The pain and suffering aspect is meant not so much as compensation for pain and suffering but also as punishment to deter such wrongdoing in the future.
The tort system is the only system we have for punishing malpracticing physicians. Since it is only a small minority of doctors which commits the large majority of malpractice it is clear that the profession is unwilling to police itself and expunge the few malpracticing doctors from their ranks.
--
It's puzzling how James and Ed can rationalize their partisan support for hypocritical conservatives by (a) ignoring what I wrote in favor of writing what they wanted to say anyway and (b) changing the subject (and/or putting words in my mouth).
I notice no one's supporting Matt "I didn't mean what I said in the primary" Murphy. Poor guy, everyone's closing their door in his uber-conservative face.
You said: "Since money does not lead to a fair exchange for the pain, why should we roll the dice?"

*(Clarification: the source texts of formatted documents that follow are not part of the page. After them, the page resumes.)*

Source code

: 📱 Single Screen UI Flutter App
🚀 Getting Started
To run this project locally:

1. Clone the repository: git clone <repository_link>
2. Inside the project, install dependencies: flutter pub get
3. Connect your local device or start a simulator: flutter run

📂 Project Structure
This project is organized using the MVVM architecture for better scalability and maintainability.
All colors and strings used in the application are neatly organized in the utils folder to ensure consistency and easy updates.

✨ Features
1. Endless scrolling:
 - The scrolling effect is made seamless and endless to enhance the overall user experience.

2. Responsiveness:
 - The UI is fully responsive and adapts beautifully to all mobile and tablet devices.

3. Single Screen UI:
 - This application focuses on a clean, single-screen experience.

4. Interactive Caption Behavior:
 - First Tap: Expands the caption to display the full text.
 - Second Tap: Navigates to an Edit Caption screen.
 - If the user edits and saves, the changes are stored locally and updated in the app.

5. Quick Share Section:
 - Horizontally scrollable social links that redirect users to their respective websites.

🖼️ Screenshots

So, you're saying that "no exchange is fair for a lifetime of pain"? Our courts measure compensation in money. Period. No, money can't "compensate" for all that suffering, but it can help to alleviate it. Ok, so you get ecomonic damages. That means that if you're a 30 year old ditch digger, you'll get 35 years of ditchdigger's wages. And your medical bills paid. Geez, it's too much to ask to give stumpy a home to spend his miserable days in? Perhaps money to occupy his final final 45 years or so? Some education, maybe? A new computer (which is about all he'll be able to do the rest of his life) every few years, maybe. A chance to send his kids to college, since his "economic" damages ensure that he'll NEVER have the chance to rise above the life of a ditchdigger?

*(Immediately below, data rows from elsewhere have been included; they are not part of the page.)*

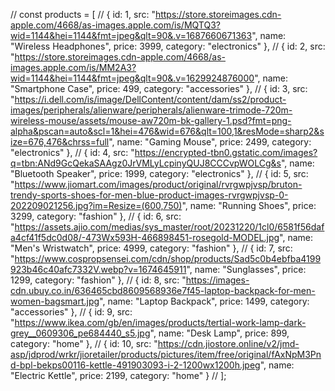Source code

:   // const products = [
    //     { id: 1, src: "https://store.storeimages.cdn-apple.com/4668/as-images.apple.com/is/MQTQ3?wid=1144&hei=1144&fmt=jpeg&qlt=90&.v=1687660671363", name: "Wireless Headphones", price: 3999, category: "electronics" },
    //     { id: 2, src: "https://store.storeimages.cdn-apple.com/4668/as-images.apple.com/is/MM2A3?wid=1144&hei=1144&fmt=jpeg&qlt=90&.v=1629924876000", name: "Smartphone Case", price: 499, category: "accessories" },
    //     { id: 3, src: "https://i.dell.com/is/image/DellContent/content/dam/ss2/product-images/peripherals/alienware/peripherals/alienware-trimode-720m-wireless-mouse/assets/mouse-aw720m-bk-gallery-1.psd?fmt=png-alpha&pscan=auto&scl=1&hei=476&wid=676&qlt=100,1&resMode=sharp2&size=676,476&chrss=full", name: "Gaming Mouse", price: 2499, category: "electronics" },
    //     { id: 4, src: "https://encrypted-tbn0.gstatic.com/images?q=tbn:ANd9GcQekaSAAgz0JrVMLyLcpinyQUJ8CCCvpWOLCg&s", name: "Bluetooth Speaker", price: 1999, category: "electronics" },
    //     { id: 5, src: "https://www.jiomart.com/images/product/original/rvrgwpjvsp/bruton-trendy-sports-shoes-for-men-blue-product-images-rvrgwpjvsp-0-202209021256.jpg?im=Resize=(600,750)", name: "Running Shoes", price: 3299, category: "fashion" },
    //     { id: 6, src: "https://assets.ajio.com/medias/sys_master/root/20231220/1cl0/6581f56dafa4cf41f5dc0d08/-473Wx593H-466898451-rosegold-MODEL.jpg", name: "Men's Wristwatch", price: 4999, category: "fashion" },
    //     { id: 7, src: "https://www.cospropsensei.com/cdn/shop/products/Sad5c0b4ebfba4199923b46c40afc7332V.webp?v=1674645911", name: "Sunglasses", price: 1299, category: "fashion" },
    //     { id: 8, src: "https://images-cdn.ubuy.co.in/636465cbd8609568936e7f45-laptop-backpack-for-men-women-bagsmart.jpg", name: "Laptop Backpack", price: 1499, category: "accessories" },
    //     { id: 9, src: "https://www.ikea.com/gb/en/images/products/tertial-work-lamp-dark-grey__0609306_pe684440_s5.jpg", name: "Desk Lamp", price: 899, category: "home" },
    //     { id: 10, src: "https://cdn.jiostore.online/v2/jmd-asp/jdprod/wrkr/jioretailer/products/pictures/item/free/original/fAxNpM3Pnd-bpl-bekps00116-kettle-491903093-i-2-1200wx1200h.jpeg", name: "Electric Kettle", price: 2199, category: "home" }
    // ];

What a cold-hearted argument! I sincerely hope you're never the victim of malpractice ... were that ever to be the case, why do I get the feeling that you'll believe that YOUR pain and suffering is worth more than a few thousand dollars a year?
And for what it's worth, the "blood sucking lawyers" get paid a percentage of the victim's recovery, and if the victim loses, nothing at all. So much for making it the lawyers' fault.
"Tort reform" to me means punishing litigants and attorneys who file BASELESS lawsuits in order to harass someone for money. It does NOT mean screwing legitimate victims out of their recovery and letting the person who ruined their life off scot free.
Funny, but you try to put caps on medical rates, and you call it "socialized medicine." Price controls are called "communism." Why doesn't the same rule apply to caps on victims of negligence? Oh yeah, because they don't have money and political influence.
Since you're such an expert on "tort reform", may I ask how you came about your "expertise"?
As far as doctors policing themselves, please. They stick together, and refuse to speak out against what they know is wrong. They destroy, alter and "lose" medical records.
One thing you have to give attorneys: they DO police themselves. They report each other, and they sue each other for malpractice. I'm waiting for the snide comment about that after you've stated that "the medical profession must police itself." Rather than give the legal profession credit for what you say is right for the medical profession, I'm sure there's some kind of "shark" comment coming.
Your comment show perfectly why we have problems with the tort system.
Pain and suffering is to compensate for pain and suffering. It have absolutely nothing to do with dissuading conduct or punishing it.
Punitives are to punish.
* * * *
Snidely,
Your comments also show ignorance of the tort system.
If the evidence shows that Stumpy needs a home with special accommodations, that is included in economic damages. There is no cap.
Lose the ability to attend school and get out of the digger job? Covered, if it could be proven.
However, if he doesn't need a home for his injuries and there is no diminuation in income to prevent that, why should he get it from the doctor?
The tort system is meant to compensate.
Unless punitive damages are pleaded and proven, it has nothing to do with punishing conduct.
Too many don't understand the difference which is why you get some insane verdicts.